I look forward to our coming years together celebrating God, celebrating and building community, and doing the work of God’s grace, mercy, and justice in the world. Roll up your sleeves. Let your light shine!

I also look forward to seeing you on Balclutha or on Zoom at 10 am Sunday as we reflect upon Matthew 22:34-46, “The Greatest and First Commandment.”

Thank you for your confidence in me,
Rev. Michael Cronin 🧡

P.S. If you want to help pass out treats to 450 ghouls, goblins, princesses, and others on Saturday, costume or no costume, please join us at Leo Ryan Park. Set-up is 10 am; event is 11 am to 2:30 pm. 

Worldly Things

Companions on the Journey,

In the New Age world, it is often noted what a gift it is to be in the human body. It is highly prized. Souls are waiting to enter in and have the sensory experiences that the body can offer. And – of course – being in the world has the good, the bad, the beautiful, and the ugly.

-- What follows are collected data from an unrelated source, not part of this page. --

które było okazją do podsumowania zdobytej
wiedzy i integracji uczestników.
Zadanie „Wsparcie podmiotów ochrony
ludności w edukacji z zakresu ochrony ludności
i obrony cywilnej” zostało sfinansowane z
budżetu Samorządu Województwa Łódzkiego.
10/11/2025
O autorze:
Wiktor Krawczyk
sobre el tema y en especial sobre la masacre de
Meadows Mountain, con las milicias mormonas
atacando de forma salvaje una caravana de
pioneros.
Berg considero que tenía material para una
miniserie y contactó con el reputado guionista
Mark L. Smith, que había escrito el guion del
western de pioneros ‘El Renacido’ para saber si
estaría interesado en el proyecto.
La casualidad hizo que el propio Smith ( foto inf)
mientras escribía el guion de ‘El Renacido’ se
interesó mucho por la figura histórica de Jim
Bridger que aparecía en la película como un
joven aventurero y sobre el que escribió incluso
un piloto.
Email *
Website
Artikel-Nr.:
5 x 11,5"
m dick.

This week, we continue to hear about the atrocities in Israel, Gaza, and Palestine. Let us not forget the Russian invasion of Ukraine continues, not to mention the conflicts that we don’t hear about. This week, I sent out the notice that IUC’s beloved Becky Guerrero passed (please see funeral details below). Yet, beauty and love do prevail. In the midst of human atrocity and loss, people reach out across differences to help and to remember. We re-member, re-connect toward the greater good.

This Sunday, we will look at Matthew 22:15-22, “Paying Taxes to Caesar”. Since I just filed taxes for 2022, it seems particularly close in the realm of worldly things. The good, the bad, the beautiful, and the ugly. 

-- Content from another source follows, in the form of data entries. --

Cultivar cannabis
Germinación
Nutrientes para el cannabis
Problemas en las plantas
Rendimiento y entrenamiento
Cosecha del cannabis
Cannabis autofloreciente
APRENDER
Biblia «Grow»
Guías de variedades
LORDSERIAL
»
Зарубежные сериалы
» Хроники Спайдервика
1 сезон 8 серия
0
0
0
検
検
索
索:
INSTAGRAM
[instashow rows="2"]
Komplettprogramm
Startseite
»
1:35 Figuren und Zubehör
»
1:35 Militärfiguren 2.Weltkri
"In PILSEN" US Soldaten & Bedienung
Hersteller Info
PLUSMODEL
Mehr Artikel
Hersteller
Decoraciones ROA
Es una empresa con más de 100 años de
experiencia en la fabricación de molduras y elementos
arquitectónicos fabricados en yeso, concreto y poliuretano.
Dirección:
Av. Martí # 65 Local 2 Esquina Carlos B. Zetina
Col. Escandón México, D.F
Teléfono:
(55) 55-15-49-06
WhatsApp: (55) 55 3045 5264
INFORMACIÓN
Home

I look forward to seeing you on Balclutha or Zoom at 10 am Sunday.

Rev. Michael Cronin

P.S. Don’t forget that there is a Congregational meeting on Sunday!



Since we gathered on Sunday after the announcement of the Hamas’ strike on Israel, there has been an Israeli retaliation in the Gaza Strip. As I write this, there is a body count of 2,300 children of God whose lives have been taken by children of God in the name of God. And God weeps.

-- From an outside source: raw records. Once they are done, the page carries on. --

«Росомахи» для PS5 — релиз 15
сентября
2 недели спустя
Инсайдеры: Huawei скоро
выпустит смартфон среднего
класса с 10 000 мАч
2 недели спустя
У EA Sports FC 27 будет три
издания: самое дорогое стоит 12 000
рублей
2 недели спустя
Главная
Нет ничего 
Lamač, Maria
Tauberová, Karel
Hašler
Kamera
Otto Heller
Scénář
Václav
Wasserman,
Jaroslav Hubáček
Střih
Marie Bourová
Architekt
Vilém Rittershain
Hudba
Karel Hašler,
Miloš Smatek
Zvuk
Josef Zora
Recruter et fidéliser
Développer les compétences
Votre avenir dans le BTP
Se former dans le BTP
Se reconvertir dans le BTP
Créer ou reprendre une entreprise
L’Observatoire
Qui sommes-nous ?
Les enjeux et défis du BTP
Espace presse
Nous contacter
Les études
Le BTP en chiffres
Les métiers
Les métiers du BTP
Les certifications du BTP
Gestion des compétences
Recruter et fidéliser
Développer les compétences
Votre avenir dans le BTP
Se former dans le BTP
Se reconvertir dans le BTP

In this seemingly intractable situation, it can be hard to find words, and we can be left paralytic with inaction. We sit in shock. In this week’s scripture from the Gospel of Matthew 22:1-14, there is a short sentence: “They were silent.” Rather than be silent, we are called to “clothe ourselves with love” (Col. 3:14) and to take action as each of us is able. To bring peace.

In these days, it is important to surround ourselves with the love community, to realize that community is broader than our walls and geographic location. I invite you to reach out to a friend and invite them to 1130 Balclutha or Zoom this Sunday at 10 am. Rather than being silent, we will pray, sing, and love toward peace.

Rev. Michael Cronin


People of God,

It is that time of year! I just got off the phone with my aunt. She told me that at 6:30 Monday morning their Godello (white) grapes were harvested. They hope that, with this heat over the next couple of days, the sugar levels in the Cabernet and Merlot (reds) will come up so they can harvest by the end of the week before the next onslaught of cold weather and rain. Over the years, I have witnessed the detail of care it takes throughout the year toward a bountiful yield. 

The vineyard, the vine, and the branches are major metaphors for our relationship with God and God’s care for us. It seems appropriate that this week we are brought the parable of the landowner and the wicked tenants. With all the political theatre and other human folly over these past weeks, the admonition that the parable brings seems duly appropriate.

I look forward to sharing some thoughts on Matthew 21:33-46 this Sunday at 10 am on Balclutha or on Zoom. Tell a friend.

Share the bounty,
Rev. Michael Cronin

P.S. October 4 is the Feast of St. Francis of Assisi. In honor of our furry friends and family, and all creatures great and small, I offer this blessing: 

Blessed are you, Sovereign God, maker of all living creatures.
You called forth fish in the sea, birds in the air, and animals on the land.
You inspired St. Francis to call all of them his siblings.
We ask you to bless our pets.
Cover them with of the power of your love
May we always praise you for all your beauty in creation.
Blessed are you, Sovereign God, in all your creatures! Amen.